Tuesday: December 5, 2017
Overcoats, photo by Anna Azarov
Who:Overcoats w/Sarah Jaffe When: Tuesday, 12.05, 7 p.m. Where: Globe Hall Why: Electronic pop duo Overcoats released its debut full-length YOUNG in 2017. It has the kind of sonically rich production you would hope for from a band of its kind but where Overcoats truly distinguishes itself is in its willingness to incorporate fairly unconventional sounds and rhythms in its songs and the subject matter of the lyrics sound more like a worthwhile country or folk artist. The vulnerability and startling frankness may not be obvious amid ghostly atmospheres and lushly smooth low end pulses but if you take some time with the songs it’s striking. And who better to tour with Overcoats than Sarah Jaffe’s whose own 2017 album Bad Baby swims in bright yet melancholic synth tones and sweeping rhythms as well as thought-provoking words that unwind some of the complexity of mixed emotions everyone seems to navigate in modern life these days. Definitely for fans of St. Vincent and EMA.
Who:Supersuckers, The Bellrays, Bombpops When: Tuesday, 12.05, 7 p.m. Where: Lost Lake Why: Supersuckers have tried on various sounds over the course of the last thirty or so years. But initially the band was kind of a garage punk band with an irreverent and ironic sense of humor. Probably too many people took their song “I Say Fuck” too much at face value, totally missing the significance of Daniel Clowes having done the artwork to The Smoke of Hell and Clowes’ own views on the lunkheads of the world. Whatever your takeaway from the band, its shows are energetic and celebratory even after it wisely progressed away from its roots a bit and became more of a gritty country rock band in recent years. Bellrays are a soulful revolution rock band fronted by the incomparable Lisa Kekaula. For its 1998 album Let It Blast, the band wrote a song called “Blues For Godzilla” and actually lived up to the title. That image should give you some idea about the live show.

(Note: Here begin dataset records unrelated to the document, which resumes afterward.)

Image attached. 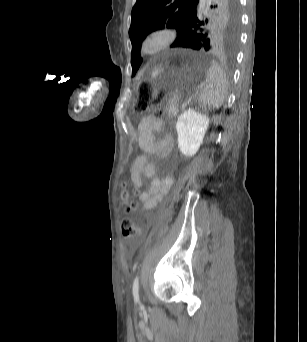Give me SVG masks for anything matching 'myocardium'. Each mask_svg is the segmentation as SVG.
<instances>
[{"label":"myocardium","mask_w":307,"mask_h":342,"mask_svg":"<svg viewBox=\"0 0 307 342\" xmlns=\"http://www.w3.org/2000/svg\"><path fill=\"white\" fill-rule=\"evenodd\" d=\"M177 36V30L173 24L156 23L144 33L140 42V51L145 57H155L172 47L177 41ZM148 44H152L149 50Z\"/></svg>","instance_id":"1"}]
</instances>
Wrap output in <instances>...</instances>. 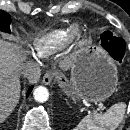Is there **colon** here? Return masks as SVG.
Returning <instances> with one entry per match:
<instances>
[{
	"instance_id": "1",
	"label": "colon",
	"mask_w": 130,
	"mask_h": 130,
	"mask_svg": "<svg viewBox=\"0 0 130 130\" xmlns=\"http://www.w3.org/2000/svg\"><path fill=\"white\" fill-rule=\"evenodd\" d=\"M101 45L117 61L121 62L124 56L125 44L121 38L114 36L110 32H104L101 36Z\"/></svg>"
}]
</instances>
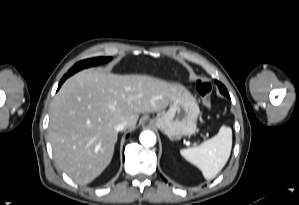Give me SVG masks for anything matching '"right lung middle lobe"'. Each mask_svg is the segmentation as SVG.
I'll return each instance as SVG.
<instances>
[{"label": "right lung middle lobe", "instance_id": "1", "mask_svg": "<svg viewBox=\"0 0 299 205\" xmlns=\"http://www.w3.org/2000/svg\"><path fill=\"white\" fill-rule=\"evenodd\" d=\"M111 60V57H97V58H92V59H88V60H84V61H80L78 63H76L68 72L67 74H65V76L63 78H67L71 75H73L75 72L83 69V68H87L90 66H94V65H99L102 63H106L109 62Z\"/></svg>", "mask_w": 299, "mask_h": 205}]
</instances>
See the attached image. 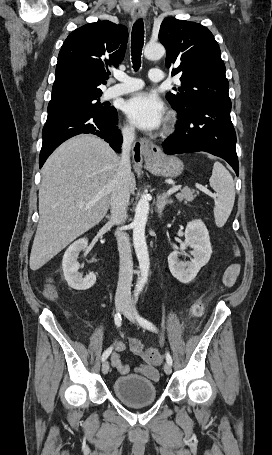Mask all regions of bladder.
<instances>
[{
    "label": "bladder",
    "mask_w": 272,
    "mask_h": 455,
    "mask_svg": "<svg viewBox=\"0 0 272 455\" xmlns=\"http://www.w3.org/2000/svg\"><path fill=\"white\" fill-rule=\"evenodd\" d=\"M113 391L121 402L132 407L152 404L157 398L154 382L137 374L118 377L114 381Z\"/></svg>",
    "instance_id": "bladder-1"
}]
</instances>
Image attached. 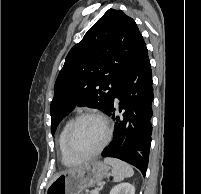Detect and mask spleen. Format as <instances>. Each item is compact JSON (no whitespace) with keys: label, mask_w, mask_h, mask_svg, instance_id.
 <instances>
[{"label":"spleen","mask_w":201,"mask_h":194,"mask_svg":"<svg viewBox=\"0 0 201 194\" xmlns=\"http://www.w3.org/2000/svg\"><path fill=\"white\" fill-rule=\"evenodd\" d=\"M104 163L112 166L113 182H119L134 175L132 167L115 158H105Z\"/></svg>","instance_id":"obj_1"}]
</instances>
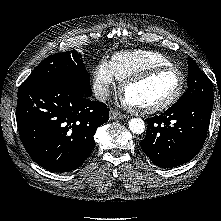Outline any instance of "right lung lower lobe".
<instances>
[{"label":"right lung lower lobe","mask_w":221,"mask_h":221,"mask_svg":"<svg viewBox=\"0 0 221 221\" xmlns=\"http://www.w3.org/2000/svg\"><path fill=\"white\" fill-rule=\"evenodd\" d=\"M91 95L65 81L20 85L16 120L33 161L52 172H68L82 165L95 147L96 129L109 115L107 106L91 101Z\"/></svg>","instance_id":"obj_1"}]
</instances>
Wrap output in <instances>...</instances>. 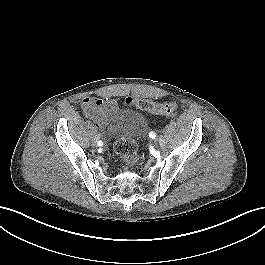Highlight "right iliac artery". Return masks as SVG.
<instances>
[{
    "mask_svg": "<svg viewBox=\"0 0 265 265\" xmlns=\"http://www.w3.org/2000/svg\"><path fill=\"white\" fill-rule=\"evenodd\" d=\"M97 144H98V146H102L103 142L102 141H98Z\"/></svg>",
    "mask_w": 265,
    "mask_h": 265,
    "instance_id": "82829eb1",
    "label": "right iliac artery"
}]
</instances>
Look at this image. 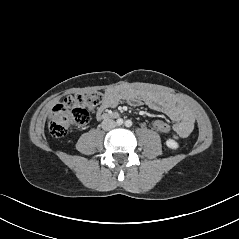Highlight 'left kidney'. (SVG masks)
<instances>
[{"instance_id":"5707ae66","label":"left kidney","mask_w":239,"mask_h":239,"mask_svg":"<svg viewBox=\"0 0 239 239\" xmlns=\"http://www.w3.org/2000/svg\"><path fill=\"white\" fill-rule=\"evenodd\" d=\"M166 145H167V147H169L170 149H174V150L179 147L178 143H177L175 140H173V139H168V140L166 141Z\"/></svg>"}]
</instances>
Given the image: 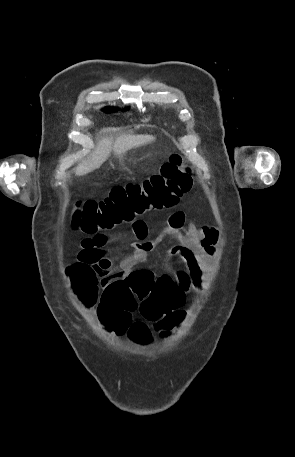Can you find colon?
Segmentation results:
<instances>
[{"label": "colon", "mask_w": 295, "mask_h": 457, "mask_svg": "<svg viewBox=\"0 0 295 457\" xmlns=\"http://www.w3.org/2000/svg\"><path fill=\"white\" fill-rule=\"evenodd\" d=\"M191 186V169L184 165L179 154H173L161 166L159 173L142 183L116 186L101 200L79 203L71 223L74 228L87 234L132 224L147 212L172 208ZM67 273L87 305L96 302L98 277L106 276L98 307L99 318L117 335L127 333L138 342L140 350L145 349L152 335L146 323L132 321V313L137 310L138 302L142 316L155 322L162 333L173 329L184 317L177 298V287L170 277H156L149 270H136L123 279L120 271L110 274L105 265L82 261L69 266Z\"/></svg>", "instance_id": "colon-1"}]
</instances>
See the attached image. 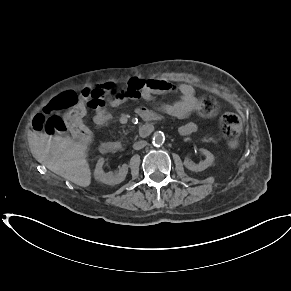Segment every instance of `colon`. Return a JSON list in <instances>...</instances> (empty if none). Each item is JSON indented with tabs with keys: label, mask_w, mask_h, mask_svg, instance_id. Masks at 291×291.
<instances>
[{
	"label": "colon",
	"mask_w": 291,
	"mask_h": 291,
	"mask_svg": "<svg viewBox=\"0 0 291 291\" xmlns=\"http://www.w3.org/2000/svg\"><path fill=\"white\" fill-rule=\"evenodd\" d=\"M92 98L91 90H84L80 94L74 91H64L55 96L50 102H45L44 110L38 113L34 120L35 129L44 130L46 134L70 132L75 142L85 147L91 142V131L84 124L83 117L86 113V103ZM182 106L195 107L196 113L210 116L216 109L215 101L211 97L189 98L180 101ZM62 115H59V114ZM220 127L224 136L232 143L236 142L242 124L234 113H224L220 117Z\"/></svg>",
	"instance_id": "colon-1"
}]
</instances>
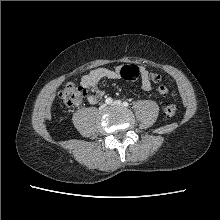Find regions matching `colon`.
<instances>
[{"label": "colon", "mask_w": 220, "mask_h": 220, "mask_svg": "<svg viewBox=\"0 0 220 220\" xmlns=\"http://www.w3.org/2000/svg\"><path fill=\"white\" fill-rule=\"evenodd\" d=\"M141 74V70L135 65H125L120 70V76L127 81H135ZM148 77L150 80L159 83L161 76L153 71H148ZM157 92L161 95L168 93V88L159 84L157 87ZM83 95V90L81 87L74 83L67 84L63 90L60 92L59 100L63 108H70L75 105ZM177 112V107L174 104L167 105L163 109V116L167 119L172 118Z\"/></svg>", "instance_id": "5ec220e1"}]
</instances>
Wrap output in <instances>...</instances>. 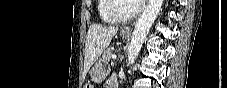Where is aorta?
Segmentation results:
<instances>
[{"label":"aorta","instance_id":"1","mask_svg":"<svg viewBox=\"0 0 227 88\" xmlns=\"http://www.w3.org/2000/svg\"><path fill=\"white\" fill-rule=\"evenodd\" d=\"M162 4L163 0H149L144 12L138 19L128 48L129 64H133L138 57L142 44L157 18Z\"/></svg>","mask_w":227,"mask_h":88}]
</instances>
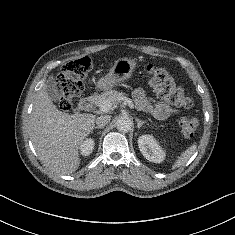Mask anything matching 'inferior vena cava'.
<instances>
[{"label":"inferior vena cava","instance_id":"obj_1","mask_svg":"<svg viewBox=\"0 0 235 235\" xmlns=\"http://www.w3.org/2000/svg\"><path fill=\"white\" fill-rule=\"evenodd\" d=\"M111 120L110 115H100L99 117L96 118V124L98 126H105L107 123H109Z\"/></svg>","mask_w":235,"mask_h":235}]
</instances>
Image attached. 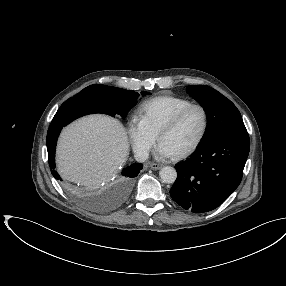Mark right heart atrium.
<instances>
[{
	"label": "right heart atrium",
	"instance_id": "obj_1",
	"mask_svg": "<svg viewBox=\"0 0 286 286\" xmlns=\"http://www.w3.org/2000/svg\"><path fill=\"white\" fill-rule=\"evenodd\" d=\"M129 137L135 152L146 156L152 149L156 135L146 126L140 116H133L128 125Z\"/></svg>",
	"mask_w": 286,
	"mask_h": 286
}]
</instances>
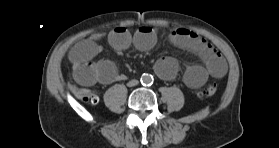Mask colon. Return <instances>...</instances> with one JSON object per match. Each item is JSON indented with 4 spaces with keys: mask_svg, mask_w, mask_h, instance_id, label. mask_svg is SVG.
I'll return each instance as SVG.
<instances>
[{
    "mask_svg": "<svg viewBox=\"0 0 279 148\" xmlns=\"http://www.w3.org/2000/svg\"><path fill=\"white\" fill-rule=\"evenodd\" d=\"M217 86L211 83L199 91L198 95L202 98H210L215 95ZM76 95L83 101L91 104L98 102V96L89 89H76Z\"/></svg>",
    "mask_w": 279,
    "mask_h": 148,
    "instance_id": "colon-1",
    "label": "colon"
}]
</instances>
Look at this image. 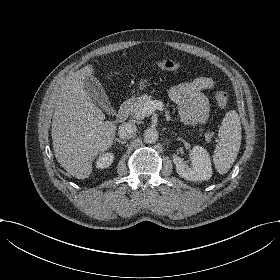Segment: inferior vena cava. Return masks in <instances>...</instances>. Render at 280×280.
Instances as JSON below:
<instances>
[{"label": "inferior vena cava", "mask_w": 280, "mask_h": 280, "mask_svg": "<svg viewBox=\"0 0 280 280\" xmlns=\"http://www.w3.org/2000/svg\"><path fill=\"white\" fill-rule=\"evenodd\" d=\"M137 131V126L132 123H123L118 128V135L122 139L131 138Z\"/></svg>", "instance_id": "obj_1"}]
</instances>
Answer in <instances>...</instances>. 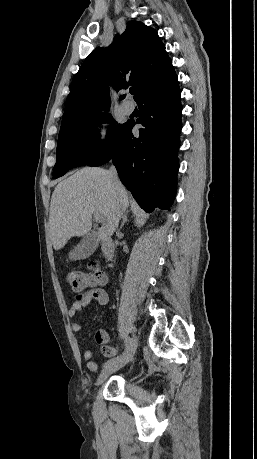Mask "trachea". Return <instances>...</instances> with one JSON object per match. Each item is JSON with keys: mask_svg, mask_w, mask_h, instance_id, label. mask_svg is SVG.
<instances>
[{"mask_svg": "<svg viewBox=\"0 0 257 459\" xmlns=\"http://www.w3.org/2000/svg\"><path fill=\"white\" fill-rule=\"evenodd\" d=\"M129 92L133 95L135 93L134 89H130Z\"/></svg>", "mask_w": 257, "mask_h": 459, "instance_id": "3493384b", "label": "trachea"}]
</instances>
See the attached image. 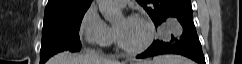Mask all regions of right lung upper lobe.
Segmentation results:
<instances>
[{
    "instance_id": "obj_1",
    "label": "right lung upper lobe",
    "mask_w": 242,
    "mask_h": 64,
    "mask_svg": "<svg viewBox=\"0 0 242 64\" xmlns=\"http://www.w3.org/2000/svg\"><path fill=\"white\" fill-rule=\"evenodd\" d=\"M91 2L92 0H49L44 16L84 12L90 7Z\"/></svg>"
}]
</instances>
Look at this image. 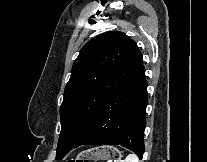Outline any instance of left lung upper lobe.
Masks as SVG:
<instances>
[{"mask_svg": "<svg viewBox=\"0 0 207 162\" xmlns=\"http://www.w3.org/2000/svg\"><path fill=\"white\" fill-rule=\"evenodd\" d=\"M142 61L136 43L119 31L100 34L84 45L73 64L60 107L56 160L73 147L98 108Z\"/></svg>", "mask_w": 207, "mask_h": 162, "instance_id": "1", "label": "left lung upper lobe"}]
</instances>
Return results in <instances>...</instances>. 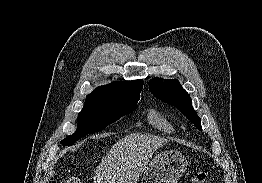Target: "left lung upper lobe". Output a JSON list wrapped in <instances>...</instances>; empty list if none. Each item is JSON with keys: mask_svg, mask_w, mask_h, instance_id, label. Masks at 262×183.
I'll return each instance as SVG.
<instances>
[{"mask_svg": "<svg viewBox=\"0 0 262 183\" xmlns=\"http://www.w3.org/2000/svg\"><path fill=\"white\" fill-rule=\"evenodd\" d=\"M151 93L163 102L176 107L182 112L199 130L201 120L192 107L189 94L182 88L178 80L154 78L149 82Z\"/></svg>", "mask_w": 262, "mask_h": 183, "instance_id": "left-lung-upper-lobe-1", "label": "left lung upper lobe"}]
</instances>
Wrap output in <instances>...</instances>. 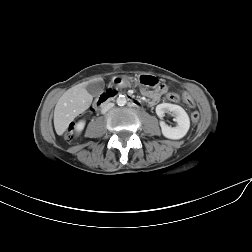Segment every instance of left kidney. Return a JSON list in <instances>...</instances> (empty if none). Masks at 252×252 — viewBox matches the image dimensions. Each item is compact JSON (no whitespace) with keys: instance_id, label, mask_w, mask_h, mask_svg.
Segmentation results:
<instances>
[{"instance_id":"left-kidney-1","label":"left kidney","mask_w":252,"mask_h":252,"mask_svg":"<svg viewBox=\"0 0 252 252\" xmlns=\"http://www.w3.org/2000/svg\"><path fill=\"white\" fill-rule=\"evenodd\" d=\"M165 113H171L175 117L177 125L175 127L168 126L163 121L160 122L162 134L169 139L183 138L190 127V119L185 110L175 104L162 103L156 106V114L159 118L164 117Z\"/></svg>"}]
</instances>
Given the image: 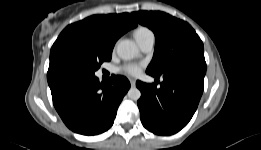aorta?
<instances>
[{
  "label": "aorta",
  "mask_w": 261,
  "mask_h": 150,
  "mask_svg": "<svg viewBox=\"0 0 261 150\" xmlns=\"http://www.w3.org/2000/svg\"><path fill=\"white\" fill-rule=\"evenodd\" d=\"M138 53L136 44L131 40H122L117 45V54L124 60L134 58ZM129 99L137 101L141 97V92L137 87H131L127 93Z\"/></svg>",
  "instance_id": "762f6f07"
}]
</instances>
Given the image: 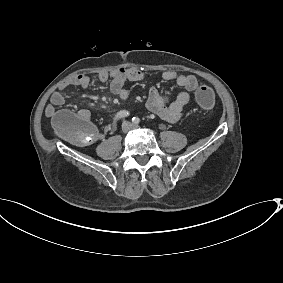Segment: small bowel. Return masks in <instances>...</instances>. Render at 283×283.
<instances>
[{"label": "small bowel", "mask_w": 283, "mask_h": 283, "mask_svg": "<svg viewBox=\"0 0 283 283\" xmlns=\"http://www.w3.org/2000/svg\"><path fill=\"white\" fill-rule=\"evenodd\" d=\"M162 78L165 81L175 82L183 90L171 101L168 96L163 95L155 86H152L149 91L146 107L161 119L175 123L183 116L184 108L190 101L191 93L198 88V81L193 75L181 74L172 70L164 72ZM144 79L145 75L143 72L136 68H120L110 73L102 72L98 75V80L101 83L111 80L110 90L121 100H126L129 96V92L125 87L127 81L138 82ZM89 85L90 78L86 74H76L64 80L60 84L59 90L51 95L50 104L45 109L46 116L49 118L55 117L57 108L65 103L63 92L67 88L71 86L86 88ZM78 115L88 119L90 113L88 110L83 109L78 112Z\"/></svg>", "instance_id": "c3829d8e"}]
</instances>
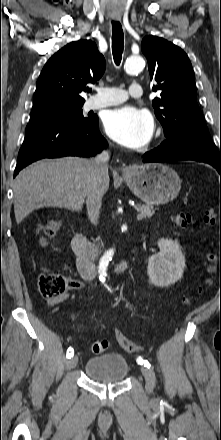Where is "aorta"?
<instances>
[{
	"instance_id": "762f6f07",
	"label": "aorta",
	"mask_w": 221,
	"mask_h": 440,
	"mask_svg": "<svg viewBox=\"0 0 221 440\" xmlns=\"http://www.w3.org/2000/svg\"><path fill=\"white\" fill-rule=\"evenodd\" d=\"M144 66H145V62L142 57L132 56L126 60L125 65H124V69L127 74L135 75V74H138L139 72H141L143 70ZM113 253H114V251L112 249L107 251L100 260L99 267H98V273H99V279L102 282L105 281V277L107 275V273H106L107 267H108L109 261L111 260V258L113 256Z\"/></svg>"
}]
</instances>
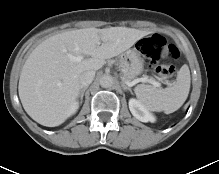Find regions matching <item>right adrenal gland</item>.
Wrapping results in <instances>:
<instances>
[{
  "instance_id": "right-adrenal-gland-1",
  "label": "right adrenal gland",
  "mask_w": 219,
  "mask_h": 174,
  "mask_svg": "<svg viewBox=\"0 0 219 174\" xmlns=\"http://www.w3.org/2000/svg\"><path fill=\"white\" fill-rule=\"evenodd\" d=\"M87 88H88V86H85V87H83V88L80 90V93H79V97H80V100H81L80 103H82L83 96H84V92H85V90H87Z\"/></svg>"
}]
</instances>
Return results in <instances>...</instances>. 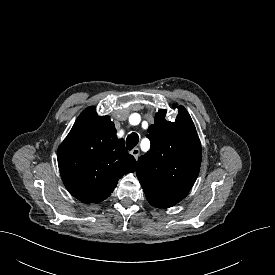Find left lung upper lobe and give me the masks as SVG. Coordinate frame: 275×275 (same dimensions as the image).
I'll list each match as a JSON object with an SVG mask.
<instances>
[{
  "instance_id": "left-lung-upper-lobe-1",
  "label": "left lung upper lobe",
  "mask_w": 275,
  "mask_h": 275,
  "mask_svg": "<svg viewBox=\"0 0 275 275\" xmlns=\"http://www.w3.org/2000/svg\"><path fill=\"white\" fill-rule=\"evenodd\" d=\"M174 122L160 110L148 129L150 150L138 159L137 177L146 194L157 200L179 202L199 174L202 150L194 123L183 106Z\"/></svg>"
}]
</instances>
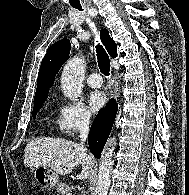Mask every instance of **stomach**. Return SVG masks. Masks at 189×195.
<instances>
[{"instance_id": "stomach-1", "label": "stomach", "mask_w": 189, "mask_h": 195, "mask_svg": "<svg viewBox=\"0 0 189 195\" xmlns=\"http://www.w3.org/2000/svg\"><path fill=\"white\" fill-rule=\"evenodd\" d=\"M35 180L45 189H53L59 184V175L48 166H38L33 169Z\"/></svg>"}]
</instances>
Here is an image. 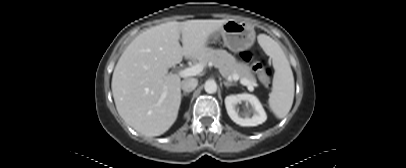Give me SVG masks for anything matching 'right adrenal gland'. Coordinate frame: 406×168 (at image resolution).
<instances>
[{"label":"right adrenal gland","instance_id":"obj_1","mask_svg":"<svg viewBox=\"0 0 406 168\" xmlns=\"http://www.w3.org/2000/svg\"><path fill=\"white\" fill-rule=\"evenodd\" d=\"M188 95H189V93L184 92L181 96L183 97V96H188Z\"/></svg>","mask_w":406,"mask_h":168}]
</instances>
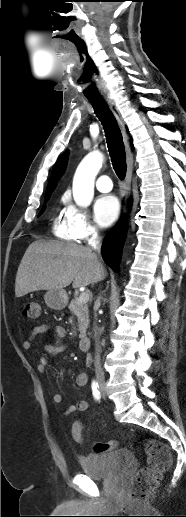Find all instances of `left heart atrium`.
I'll list each match as a JSON object with an SVG mask.
<instances>
[{"label":"left heart atrium","mask_w":186,"mask_h":517,"mask_svg":"<svg viewBox=\"0 0 186 517\" xmlns=\"http://www.w3.org/2000/svg\"><path fill=\"white\" fill-rule=\"evenodd\" d=\"M119 214V202L112 195L101 196L94 204V215L102 227L111 225Z\"/></svg>","instance_id":"obj_1"}]
</instances>
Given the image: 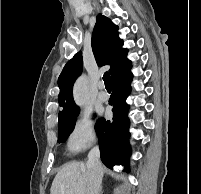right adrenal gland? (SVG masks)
Instances as JSON below:
<instances>
[{
  "instance_id": "2a0ac1e0",
  "label": "right adrenal gland",
  "mask_w": 201,
  "mask_h": 194,
  "mask_svg": "<svg viewBox=\"0 0 201 194\" xmlns=\"http://www.w3.org/2000/svg\"><path fill=\"white\" fill-rule=\"evenodd\" d=\"M101 192H102V189H100V193L99 194H101Z\"/></svg>"
}]
</instances>
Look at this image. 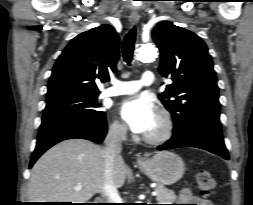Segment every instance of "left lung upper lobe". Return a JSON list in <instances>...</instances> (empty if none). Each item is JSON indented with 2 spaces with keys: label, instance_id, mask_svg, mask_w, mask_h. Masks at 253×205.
<instances>
[{
  "label": "left lung upper lobe",
  "instance_id": "left-lung-upper-lobe-1",
  "mask_svg": "<svg viewBox=\"0 0 253 205\" xmlns=\"http://www.w3.org/2000/svg\"><path fill=\"white\" fill-rule=\"evenodd\" d=\"M153 39L161 51L158 70L173 80L159 99L173 116L174 130L185 131L201 118L219 120L217 78L203 40L171 22L159 23Z\"/></svg>",
  "mask_w": 253,
  "mask_h": 205
}]
</instances>
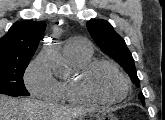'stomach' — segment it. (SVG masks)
Instances as JSON below:
<instances>
[{
    "mask_svg": "<svg viewBox=\"0 0 165 120\" xmlns=\"http://www.w3.org/2000/svg\"><path fill=\"white\" fill-rule=\"evenodd\" d=\"M90 118V120H93L94 118L96 120H118V118L113 115L112 113L106 112V111H100V110H93L90 112H87L84 117H81L79 120H85Z\"/></svg>",
    "mask_w": 165,
    "mask_h": 120,
    "instance_id": "stomach-1",
    "label": "stomach"
}]
</instances>
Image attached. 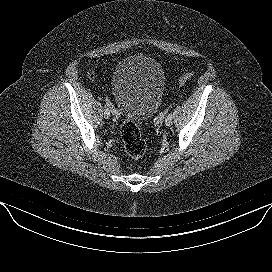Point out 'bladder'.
<instances>
[{"label": "bladder", "mask_w": 272, "mask_h": 272, "mask_svg": "<svg viewBox=\"0 0 272 272\" xmlns=\"http://www.w3.org/2000/svg\"><path fill=\"white\" fill-rule=\"evenodd\" d=\"M165 89L162 65L148 55H134L116 66L111 91L121 115L128 121L151 118L158 110Z\"/></svg>", "instance_id": "obj_1"}]
</instances>
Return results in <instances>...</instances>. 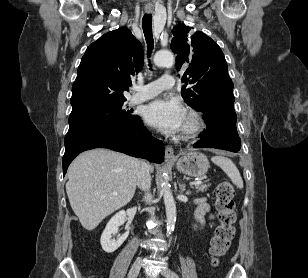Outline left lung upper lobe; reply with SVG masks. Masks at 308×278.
<instances>
[{
  "mask_svg": "<svg viewBox=\"0 0 308 278\" xmlns=\"http://www.w3.org/2000/svg\"><path fill=\"white\" fill-rule=\"evenodd\" d=\"M179 23L174 27L170 48L177 55L176 69L181 74L182 96L192 108L203 111L220 102L233 101V82L220 47L210 37Z\"/></svg>",
  "mask_w": 308,
  "mask_h": 278,
  "instance_id": "left-lung-upper-lobe-1",
  "label": "left lung upper lobe"
}]
</instances>
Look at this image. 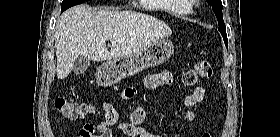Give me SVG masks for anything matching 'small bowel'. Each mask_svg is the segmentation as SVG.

Wednesday: December 6, 2017
Sheet Metal Skingraft, photo by Tom Murphy
Who:Weird Wednesday: Sheet Metal Skingraft, Robot Peanut Butter & The Shooting Stars, Universal Devils When: Wednesday, 12.06, 9p.m. Where: 3 Kings Why: For this edition of Weird Wednesday you get to witness the noise-driven beatmaking of Sheet Metal Skingraft, the sinister one-man band folk-metal of Universal Devils as performed by Tricky Dick Wickett of Little Fyodor and Babushka Band and Robot Peanut Butter & The Shooting Stars which answers the question “What do you get when a noisy, experimental funk band makes music that J. Dilla might have wanted to sample while making a song that sounds like a lo-fi version of J. Dilla’s more out there beats?” Very meta. Thus, Weird Wednesday delivers another night of some of the most interesting and unusual music in Denver.